Bisnis.com, JAKARTA – Pelemahan Indeks Harga Saham Gabungan (IHSG) berlanjut bersama nilai tukar rupiah pada perdagangan hari ketiga berturut-turut, di tengah tekanan yang dialami aset-aset berisiko.
Aksi jual saham besar-besaran menekan pergerakan bursa saham dan mata uang di Asia berikut pasar saham di kawasan lain akibat meningkatnya kekhawatiran soal perang perdagangan Amerika Serikat-China.
Berikut adalah ringkasan perdagangan di pasar saham, mata uang, dan komoditas yang dirangkum Bisnis.com, Senin (5/8/2019):
Dikepung Sentimen Negatif, IHSG Meluncur ke Level 6.175
Indeks Harga Saham Gabungan (IHSG) anjlok lebih dari 2 persen dan meluncur ke kisaran level 6.170 pada akhir.
Dua saham emiten bank yakni PT Bank Rakyat Indonesia (Persero) Tbk. (BBRI) dan PT Bank Central Asia Tbk. (BBCA) yang masing-masing turun 4,04 persen dan 2,68 persen menjadi penekan utama pelemahan IHSG.
Menurut tim riset PT Erdikha Elit Sekuritas investor tampak kembali merespons adanya sentimen dari kabar perang dagang yang nampak mulai berkecamuk akibat provokasi Presiden AS Donald Trump.
“Investor tampak mulai berpindah ke instrumen safe haven,” paparnya dalam riset harian.
Investor Resah, Aksi Jual Besar-Besaran Tekan Pasar Saham Global
Aksi jual saham besar-besaran menekan bursa Asia sekaligus menyeret bursa Eropa bersama indeks futures Amerika Serikat (AS) akibat meningkatnya kekhawatiran tentang perang perdagangan AS-China.
Mata uang yuan China jatuh melampaui level 7 yuan per dolar AS di tengah spekulasi bahwa pemerintahan Presiden Xi Jinping tidak menahan depresiasi lebih lanjut untuk melawan ancaman tarif terbaru Presiden Donald Trump.

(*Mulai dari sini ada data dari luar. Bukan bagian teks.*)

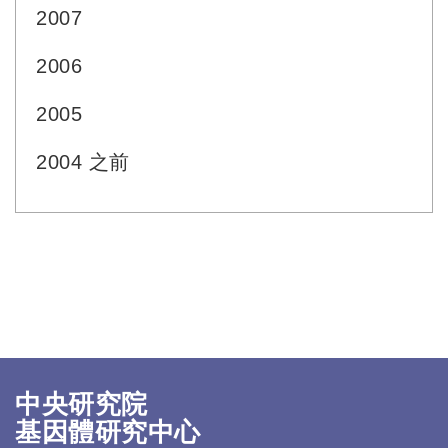
2007
2006
2005
2004 之前
中央研究院
基因體研究中心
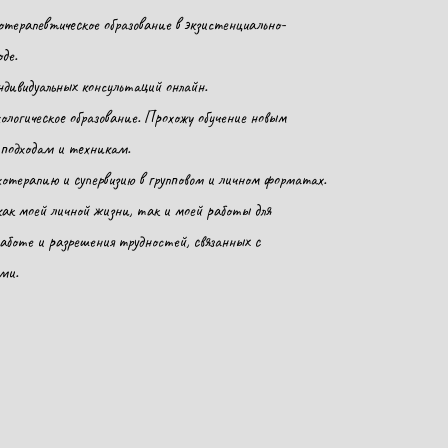
отерапевтическое образование в экзистенциально-
де.
дивидуальных консультаций онлайн.
ологическое образование. Прохожу обучение новым
 подходам и техникам.
отерапию и супервизию в групповом и личном форматах.
ак моей личной жизни, так и моей работы для
работе и разрешения трудностей, связанных с
ами.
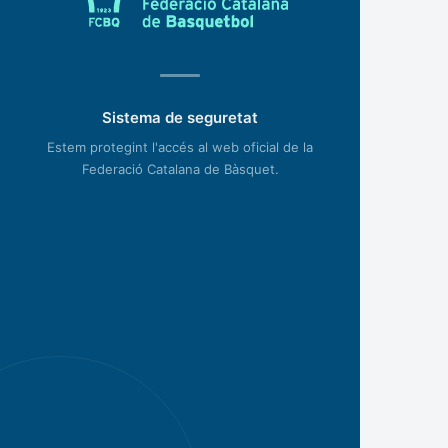
Sistema de seguretat
Estem protegint l'accés al web oficial de la
Federació Catalana de Bàsquet.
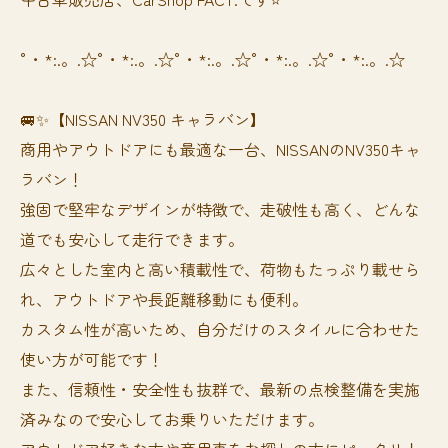
°・*:.。.☆°・*:.。.☆°・*:.。.☆°・*:.。.☆°・*:.。.☆
🚐✨【NISSAN NV350 キャラバン】
商用やアウトドアにも最適な一台、NISSANのNV350キャ
ラバン！
強固で堅牢なデザインが特徴で、走破性も高く、どんな
道でも安心して走行できます。
広々とした室内と高い積載性で、荷物もたっぷり載せら
れ、アウトドアや長距離移動にも便利。
カスタム性が高いため、自分だけのスタイルに合わせた
使い方が可能です！
また、信頼性・安全性も抜群で、最新の点検整備を実施
済みなので安心してお乗りいただけます。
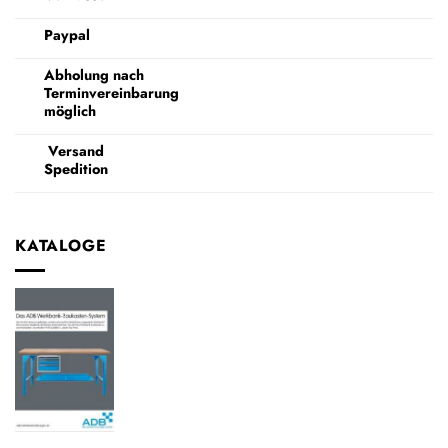
Paypal
Abholung nach
Terminvereinbarung
möglich
Versand
Spedition
KATALOGE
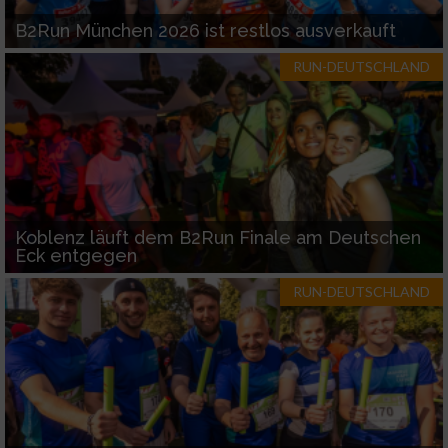
B2Run München 2026 ist restlos ausverkauft
RUN-DEUTSCHLAND
Koblenz läuft dem B2Run Finale am Deutschen
Eck entgegen
RUN-DEUTSCHLAND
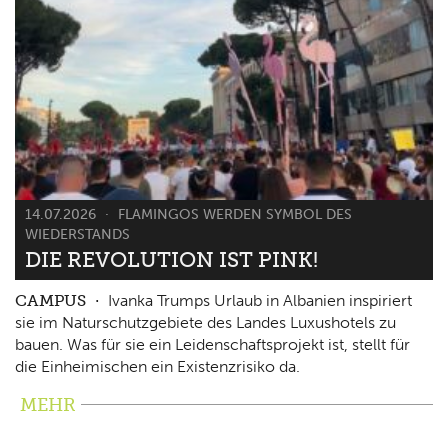
14.07.2026
FLAMINGOS WERDEN SYMBOL DES
WIEDERSTANDS
DIE REVOLUTION IST PINK!
CAMPUS
Ivanka Trumps Urlaub in Albanien inspiriert
sie im Naturschutzgebiete des Landes Luxushotels zu
bauen. Was für sie ein Leidenschaftsprojekt ist, stellt für
die Einheimischen ein Existenzrisiko da.
MEHR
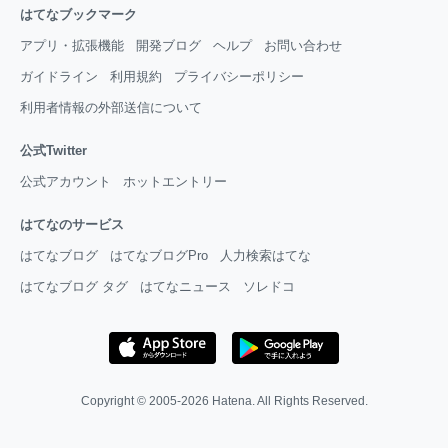
はてなブックマーク
アプリ・拡張機能
開発ブログ
ヘルプ
お問い合わせ
ガイドライン
利用規約
プライバシーポリシー
利用者情報の外部送信について
公式Twitter
公式アカウント
ホットエントリー
はてなのサービス
はてなブログ
はてなブログPro
人力検索はてな
はてなブログ タグ
はてなニュース
ソレドコ
Copyright © 2005-2026
Hatena
. All Rights Reserved.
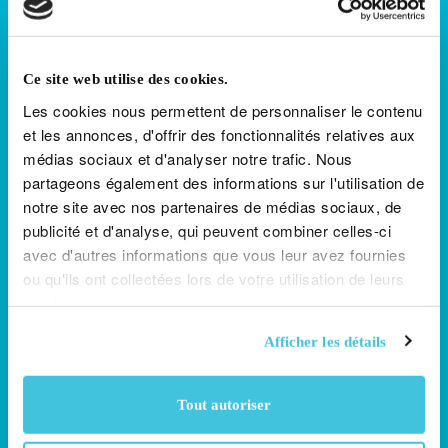
Vérifier
À propos de la Loterie Nationale
mes
La Loterie Nationale a été créée par arrêté grand-ducal du 13
docume
juillet 1945 dans le but de pérenniser les missions de l’Œuvre
Ce site web utilise des cookies.
Nationale de Secours Grande-Duchesse Charlotte et de
Parraine
Les cookies nous permettent de personnaliser le contenu
contribuer, de manière générale, à la réalisation d’actions
philanthropiques dans le pays. Par cette même décision, le
et les annonces, d'offrir des fonctionnalités relatives aux
un
gouvernement en a confié l’organisation à l’Œuvre.
médias sociaux et d'analyser notre trafic. Nous
ami
partageons également des informations sur l'utilisation de
En Savoir Plus
Nous Contacter
notre site avec nos partenaires de médias sociaux, de
Jeu
publicité et d'analyse, qui peuvent combiner celles-ci
respons
Jouer responsable
avec d'autres informations que vous leur avez fournies
Mu
Jouez et misez de manière
ou qu'ils ont collectées lors de votre utilisation de leurs
Consent
be
responsable et avec modération.
services.
18
Ne considérez jamais le jeu
Préféren
or
comme un moyen de gagner de
Afficher les détails
de
old
l’argent, et ne jouez que des
notifica
to
sommes que vous êtes prêt à
pla
perdre.
Tout autoriser
Se
En Savoir Plus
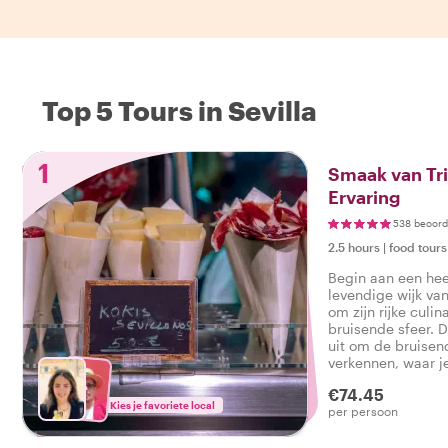
Top 5 Tours in Sevilla
1
Smaak van Tri
Ervaring
538 beoord
2.5 hours
|
food tours
Begin aan een heer
levendige wijk van
om zijn rijke culin
bruisende sfeer. D
uit om de bruisen
verkennen, waar j
proeft en meer lee
€74.45
gastronomische e
Kies je favoriete local
per persoon
Wandel door charm
verborgen pareltj
authentieke tapas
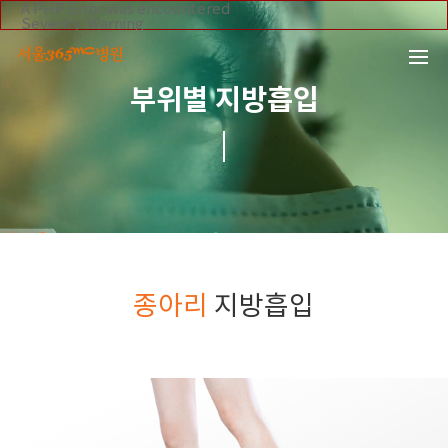
본문 바로가기
A PHP Error was encountered
Severity: Warning
Liposuction by site
Message: Invalid argument supplied for foreach()
Filename: _inc/header_body.php
Line Number: 108
Backtrace:
부위별 지방흡입
File:
/home/suction/public_html/application/views/mobile/se
Line: 108
Function: _error_handler
File:
/home/suction/public_html/application/views/mobile/seo
Line: 295
Function: include
File:
/home/suction/public_html/application/core/MY_Control
Line: 113
Function: view
File:
/home/suction/public_html/application/controllers/sucti
종아리
지방흡입
Line: 44
Function: view_print
File: /home/suction/public_html/index.php
Line: 327
Function: require_once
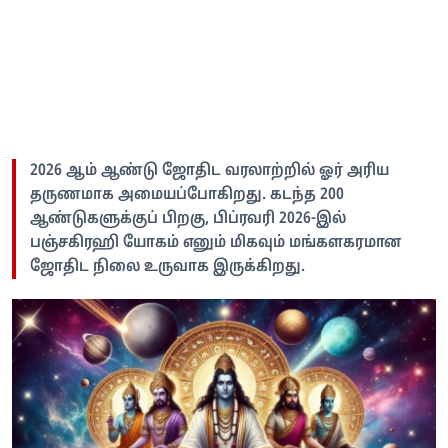
2026 ஆம் ஆண்டு ஜோதிட வரலாற்றில் ஓர் அரிய
தருணமாக அமையப்போகிறது. கடந்த 200
ஆண்டுகளுக்குப் பிறகு, பிப்ரவரி 2026-இல்
பஞ்சகிரஹி யோகம் எனும் மிகவும் மங்களகரமான
ஜோதிட நிலை உருவாக இருக்கிறது.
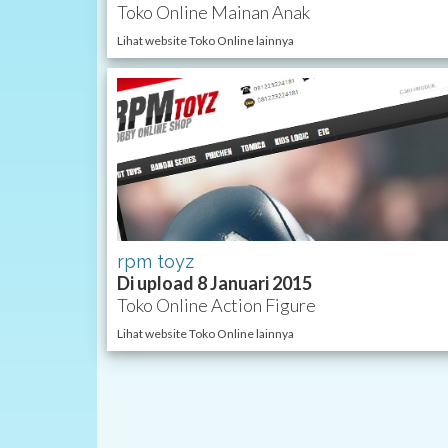
Toko Online Mainan Anak
Lihat website Toko Online lainnya
rpm toyz
Di upload 8 Januari 2015
Toko Online Action Figure
Lihat website Toko Online lainnya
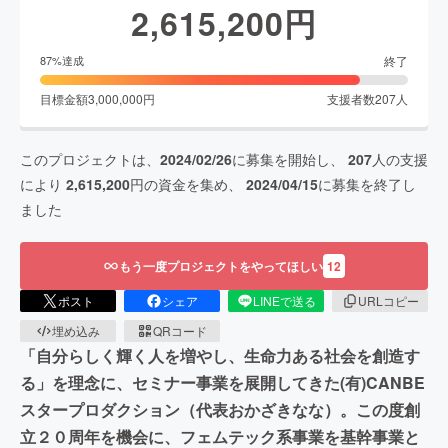
2,615,200
円
終了
87
%達成
目標金額
3,000,000
円
支援者数
207
人
このプロジェクトは、
2024/02/26
に募集を開始し、
207
人の支援
により
2,615,200
円の資金を集め、
2024/04/15
に募集を終了し
ました
もう一度プロジェクトをやってほしい
12
ポスト
シェア
LINEで送る
URLコピー
埋め込み
QRコード
「自分らしく輝く人を増やし、生命力ある社会を創造す
る」を理念に、セミナー事業を展開してきた(有)CANBE
スタープロダクション（代表おかざきなな）。この度創
立２０周年を機会に、フェムテック系事業を基幹事業と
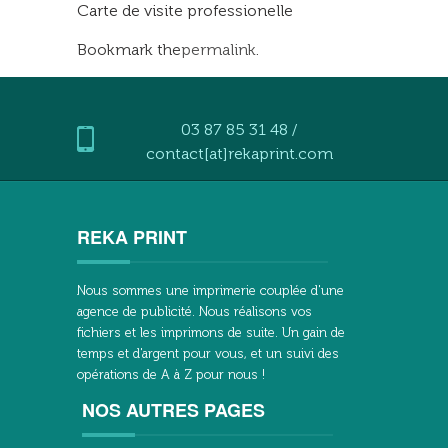
Carte de visite professionelle
Bookmark the
permalink
.
03 87 85 31 48 /
contact[at]rekaprint.com
REKA PRINT
Nous sommes une imprimerie couplée d'une
agence de publicité. Nous réalisons vos
fichiers et les imprimons de suite. Un gain de
temps et d'argent pour vous, et un suivi des
opérations de A à Z pour nous !
NOS AUTRES PAGES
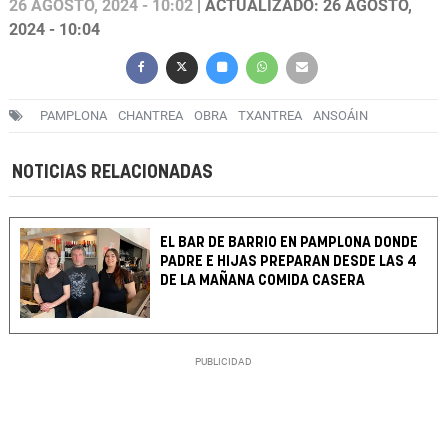
26 AGOSTO, 2024 - 10:02
| ACTUALIZADO: 26 AGOSTO,
2024 - 10:04
PAMPLONA
CHANTREA
OBRA
TXANTREA
ANSOÁIN
NOTICIAS RELACIONADAS
EL BAR DE BARRIO EN PAMPLONA DONDE
PADRE E HIJAS PREPARAN DESDE LAS 4
DE LA MAÑANA COMIDA CASERA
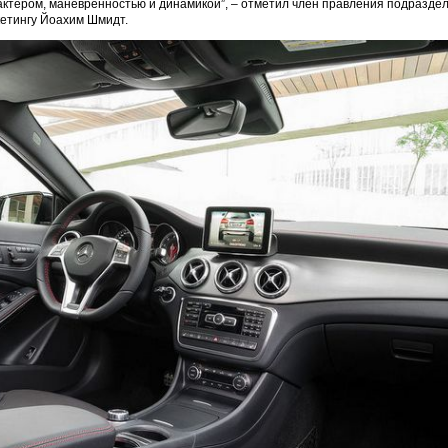
ктером, маневренностью и динамикой”, – отметил член правления подразде
етингу Йоахим Шмидт.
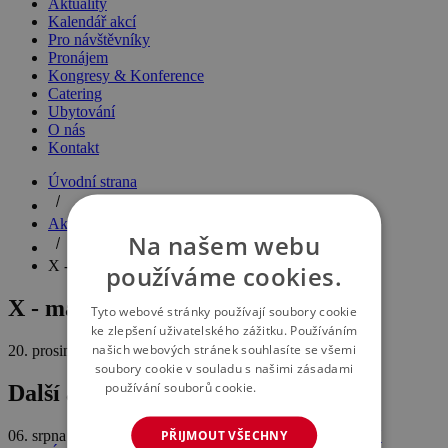
Aktuality
Kalendář akcí
Pro návštěvníky
Pronájem
Kongresy & Konference
Catering
Ubytování
O nás
Kontakt
Úvodní strana
Aktuality
Na našem webu
X - massacre
používáme cookies.
X - massacre
Tyto webové stránky používají soubory cookie
ke zlepšení uživatelského zážitku. Používáním
našich webových stránek souhlasíte se všemi
20. prosince 2019
soubory cookie v souladu s našimi zásadami
používání souborů cookie.
Více informací
Další aktuality
PŘIJMOUT VŠECHNY
06. srpna 2026
HARRY POTTER™: THE EXHIBITION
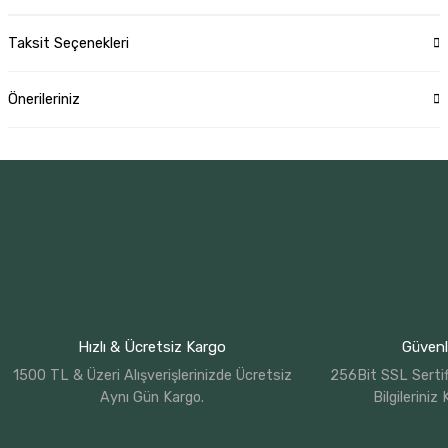
Taksit Seçenekleri
Önerileriniz
Hızlı & Ücretsiz Kargo
Güvenli
1500 TL & Üzeri Alışverişlerinizde Ücretsiz
256Bit SSL Sertif
Aynı Gün Kargo.
Bilgileriniz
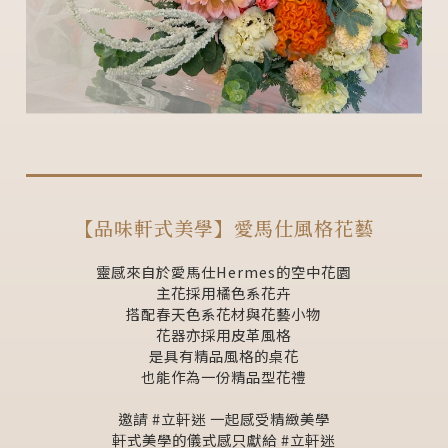
【品味軒式美學】愛馬仕風格花藝
靈感來自於愛馬仕Hermes的空中花園
主花採用橘色系花卉
搭配春天色系花材與花藝小物
花器亦採用皮革風格
是具有精品風格的桌花
也能作為一份精品型花禮
邀請 #立軒迷 一起感受精緻美學
軒式美學的儀式感只獻給 #立軒迷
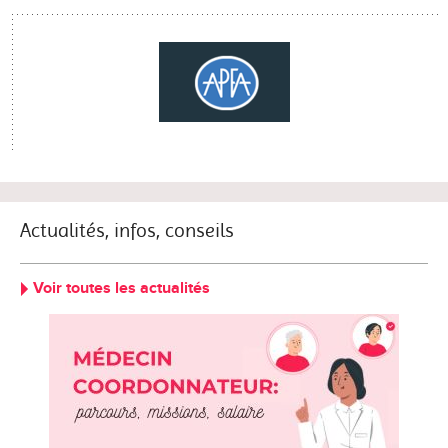
Actualités, infos, conseils
Voir toutes les actualités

Seiring dengan tergerusnya performa aset-aset berisiko hari ini, harga emas menguat dan imbal hasil obligasi Treasury bertenor 10 tahun turun ke level terendahnya sejak Oktober 2016.
“Pasar membutuhkan pemutus arus [penurunan], seperti langkah Federal Reserve yang lebih agresif atau dimulainya kembali perundingan AS-China,” terang Jonathan Cavenagh, kepala strategi pertukaran mata uang asing untuk pasar negara berkembang Asia di JPMorgan Chase & Co., seperti dilansir dari Bloomberg.
Rupiah Melemah Disengat Listrik dan Perlambatan Ekonomi
Rupiah kian tak berdaya di hadapan dolar Amerika Serikat pada perdagangan hari ini. Berdasarkan data Bloomberg, mata uang garuda tersebut ditutup melemah 0,49% atau 0,70 poin ke posisi Rp14.255 per dolar AS.
Pelemahan rupiah tersebut diperkirakan karena ketidakpuasan pasar terhadap pertumbuhan ekonomi domestik. Seperti diketahui, Badan Pusat Statistik (BPS) melaporkan perekonomian hanya tumbuh sebesar 5,05% secara tahunan (year-on-year/YoY) pada kuartal II/2019. Capaian tersebut sesuai ekspektasi pasar.
“Walaupun sesuai ekspektasi, pertumbuhan ekonomi pada tiga bulan kedua 2019 melambat jika dibandingkan capaian pada kuartal I-2019 yang sebesar 5,07%,” kata Direktur Utama PT Garuda Berjangka Ibrahim dalam keterangan tertulis.
Harga emas Comex untuk kontrak Desember 2019 terpantau naik tajam 13,80 poin atau 0,95 persen ke level US$1.471,30 per troy ounce pukul 18.44 WIB, menuju penguatan hari kedua berturut-turut.
Sementara itu, indeks dolar AS yang melacak pergerakan dolar AS terhadap sejumlah mata uang utama melemah 0,42 persen atau 0,416 poin ke posisi 97,658.
Di dalam negeri, harga emas batangan Antam berdasarkan daftar harga emas untuk Butik LM Pulogadung Jakarta naik sebesar Rp2.000 menjadi Rp724.000 per gram. Harga pembelian kembali atau buyback emas Antam ikut naik Rp2.000 menjadi Rp653.000 per gram.
Perang Dagang AS vs China Ancam Pertumbuhan, Harga Minyak Meluncur
Harga minyak mentah dunia terpeleset ke zona merah dan merosot, di tengah kekhawatiran soal pertumbuhan ekonomi global setelah Presiden Amerika Serikat (AS) Donald Trump mengancam akan mengenakan tarif lebih lanjut terhadap impor China.
“Minyak mentah mengalami tekanan signifikan karena daya tarik aset berisiko global tetap lesu akibat pertumbuhan global yang lemah dan eskalasi tiba-tiba dalam konflik perdagangan China-AS,”jelas Benjamin Lu, analis komoditas di broker Phillip Futures.
Pekan lalu, Trump mengatakan akan mengenakan tarif 10 persen pada sisa impor China senilai US$300 miliar mulai 1 September. Trump bahkan mengatakan dapat menaikkan tarif lebih lanjut jika Presiden China Xi Jinping gagal bergerak lebih cepat menuju kesepakatan perdagangan.